PROBLEM TO WORK ON → Repeat the data below word for word, leaving out the pictures.

** EXERCISE DATA follows **

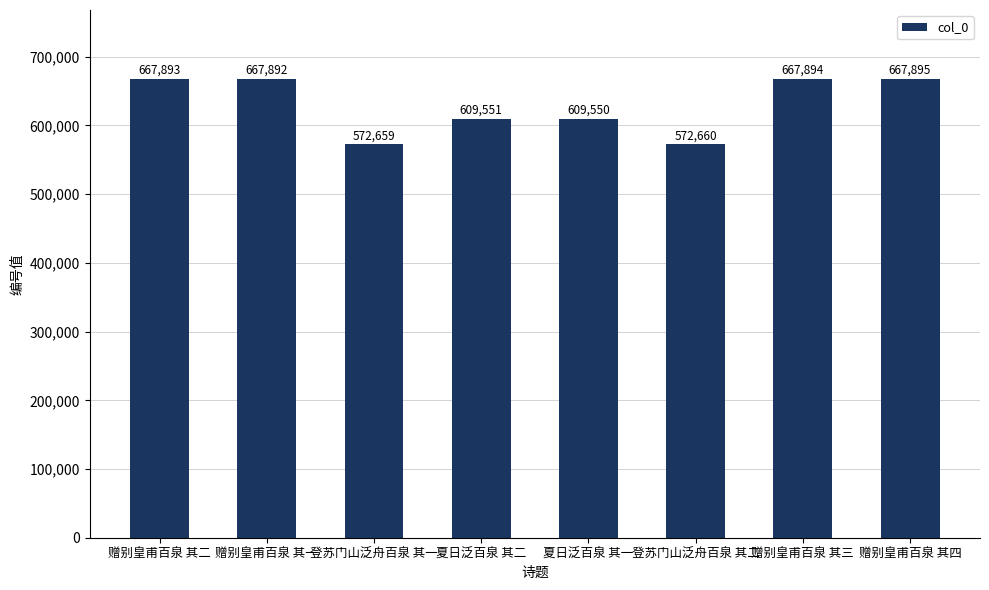

Reading left to right, what are all the values shown in this chart?

667893	667892	572659	609551	609550	572660	667894	667895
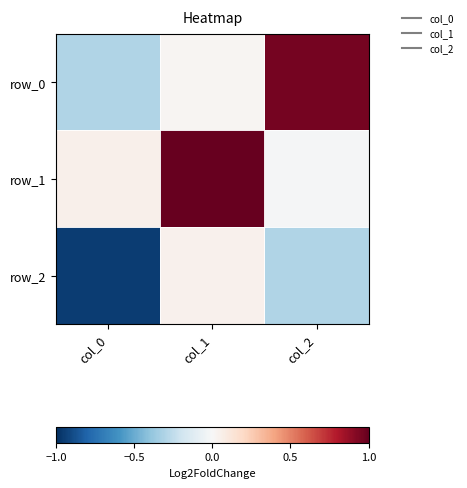

What is the smallest value displayed?

-1.0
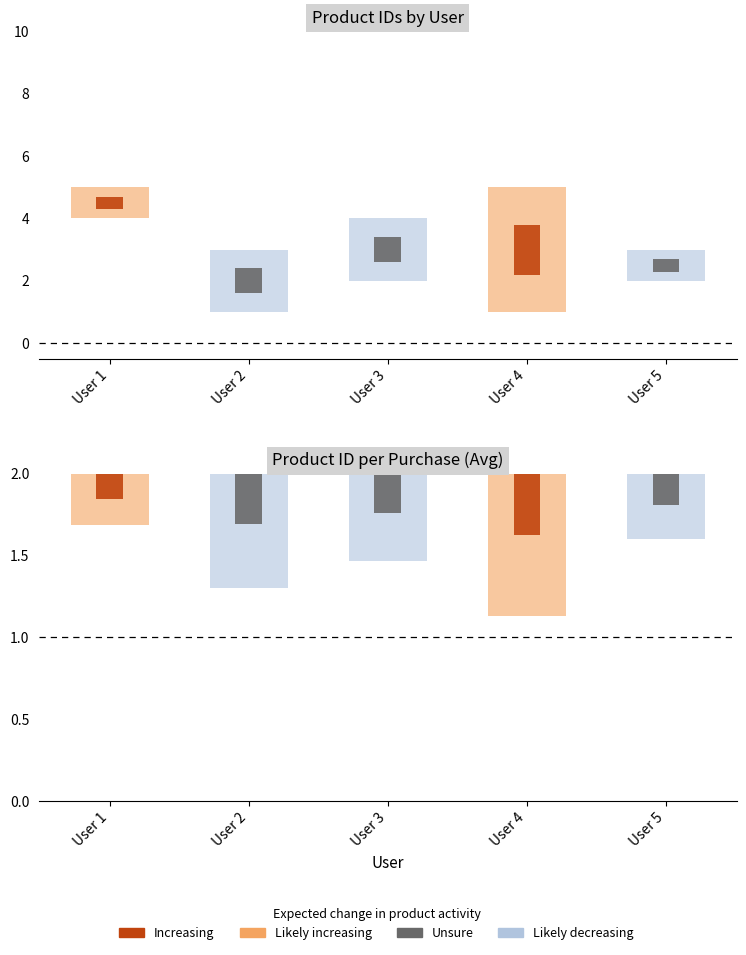

Reading right to left, extract all data points from this chart.

3	2	5	1	4	2	3	1	5	4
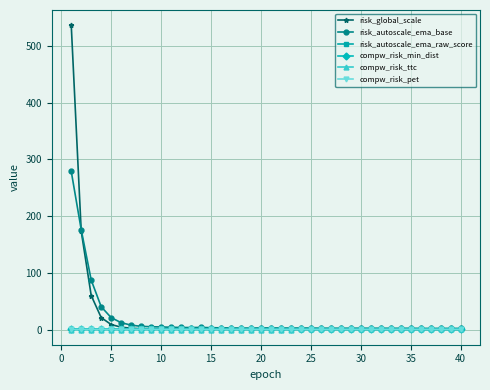

True or false: risk_autoscale_ema_base has more than 2 points higher than both neighbors.

True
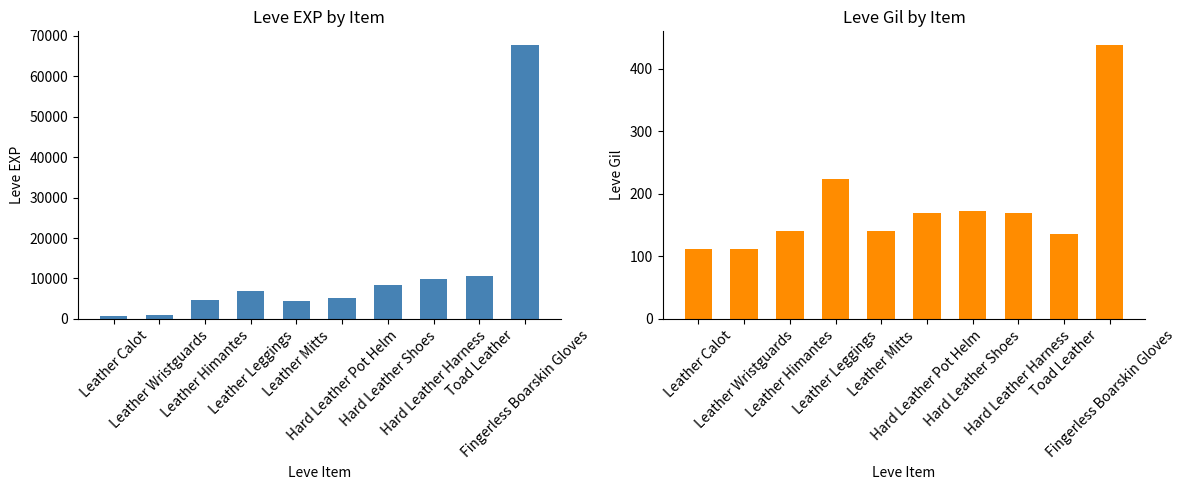

At which label is Leve EXP closest to 34180?

Toad Leather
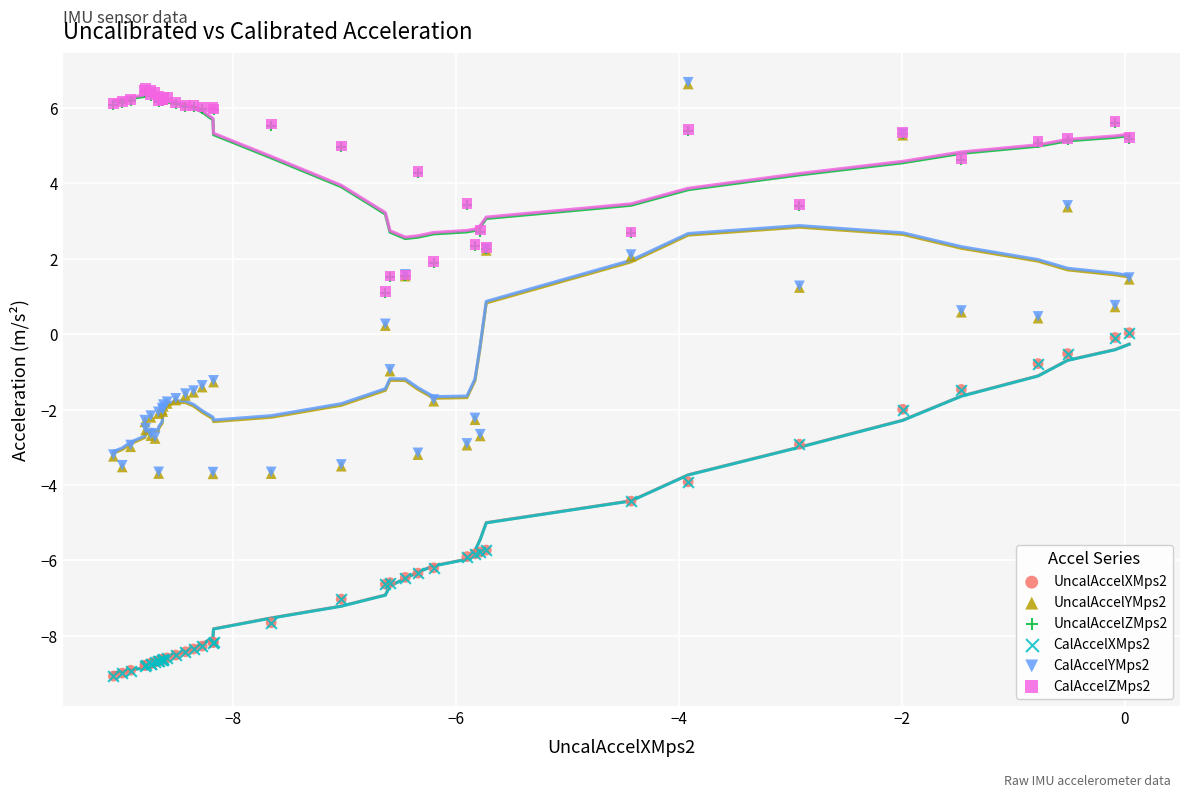

What are all the series names shown in the legend?

UncalAccelXMps2, UncalAccelYMps2, UncalAccelZMps2, CalAccelXMps2, CalAccelYMps2, CalAccelZMps2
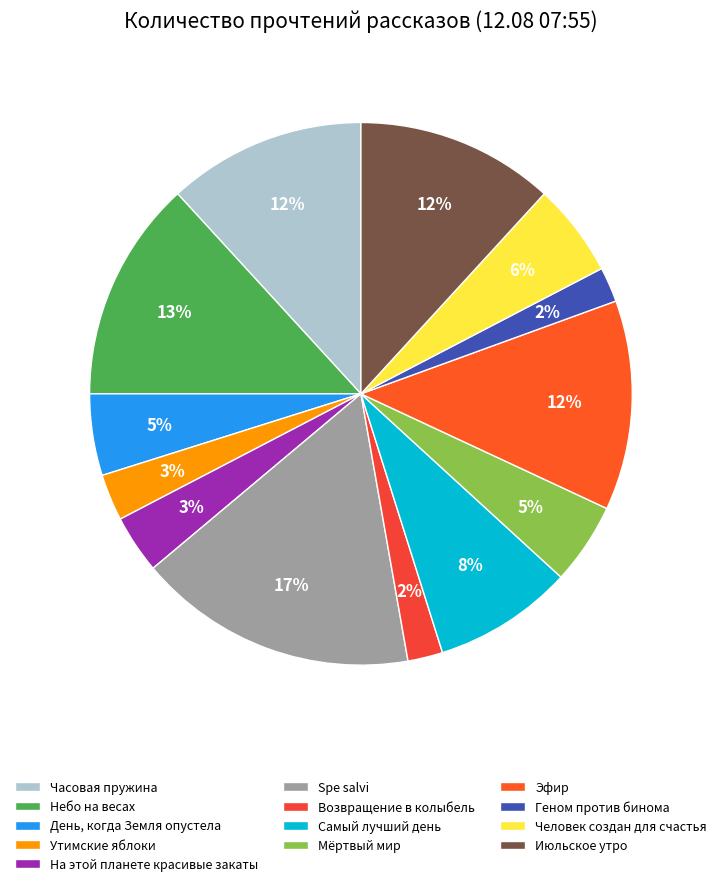

How many segments does this pie chart have?

13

** End of EXERCISE DATA **

SOLVED PROBLEM →
Reading left to right, what are all the values shown in this chart?

667893	667892	572659	609551	609550	572660	667894	667895

What is the smallest value displayed?

-1.0

Reading right to left, extract all data points from this chart.

3	2	5	1	4	2	3	1	5	4

True or false: risk_autoscale_ema_base has more than 2 points higher than both neighbors.

True

At which label is Leve EXP closest to 34180?

Toad Leather

What are all the series names shown in the legend?

UncalAccelXMps2, UncalAccelYMps2, UncalAccelZMps2, CalAccelXMps2, CalAccelYMps2, CalAccelZMps2

How many segments does this pie chart have?

13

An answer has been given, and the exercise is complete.